#### [DATA TO USE]
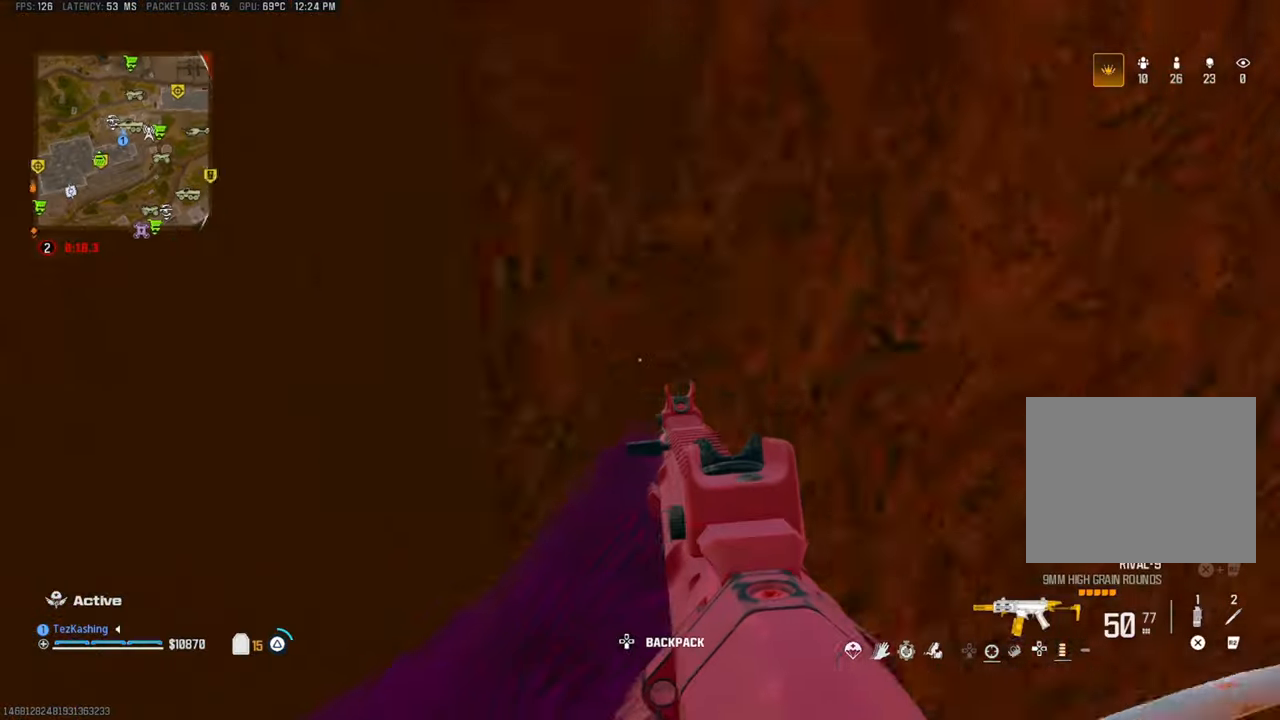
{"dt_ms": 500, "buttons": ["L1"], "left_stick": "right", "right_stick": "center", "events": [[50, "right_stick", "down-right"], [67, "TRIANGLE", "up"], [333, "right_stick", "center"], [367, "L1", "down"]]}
==
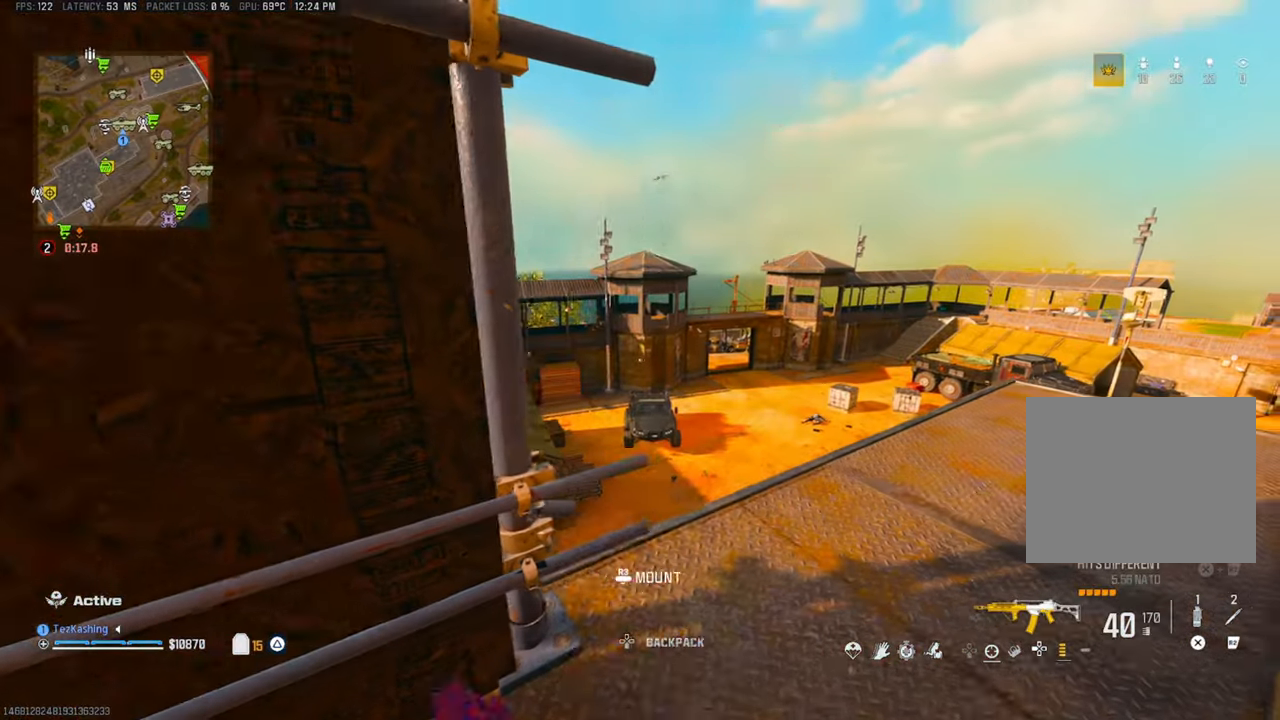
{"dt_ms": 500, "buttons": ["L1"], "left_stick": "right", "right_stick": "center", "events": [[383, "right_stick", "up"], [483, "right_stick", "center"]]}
* * *
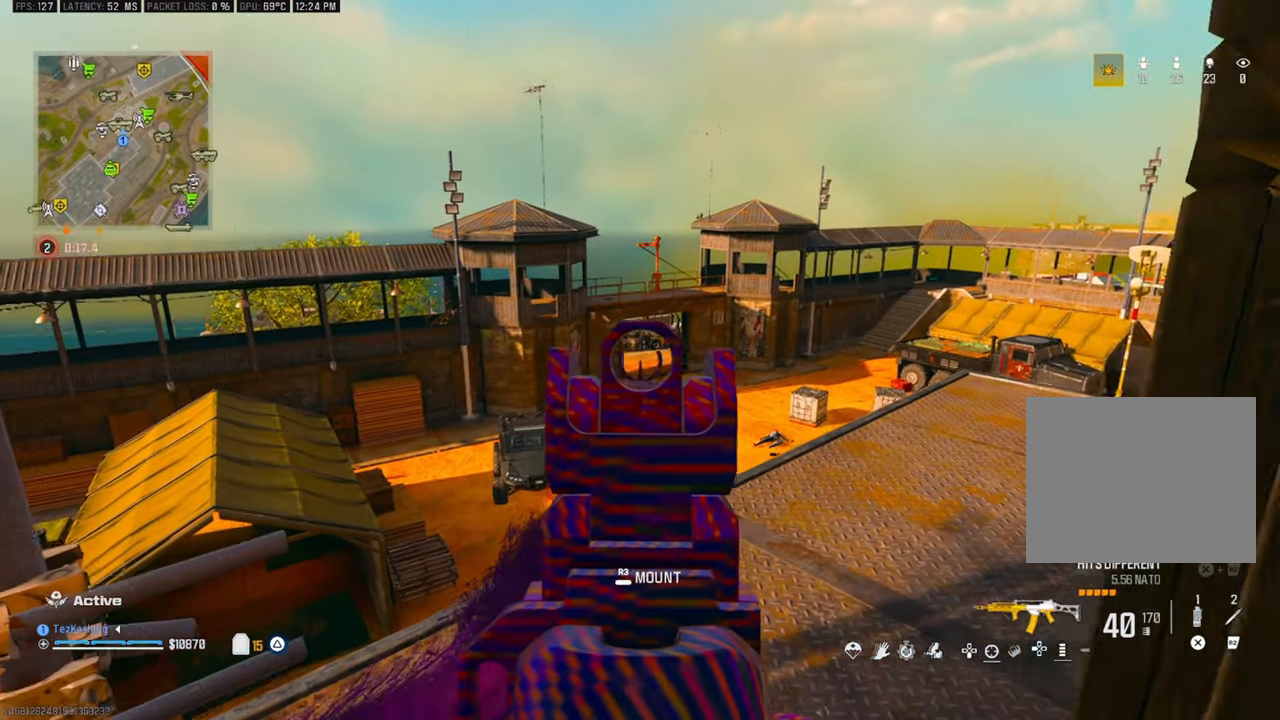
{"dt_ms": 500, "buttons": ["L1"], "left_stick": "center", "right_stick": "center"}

#### [AIM OF THE EXERCISE]
Your answer should be a single number: the count of lines in the listing that hold the word "events".

#### [TASK ANSWER]
2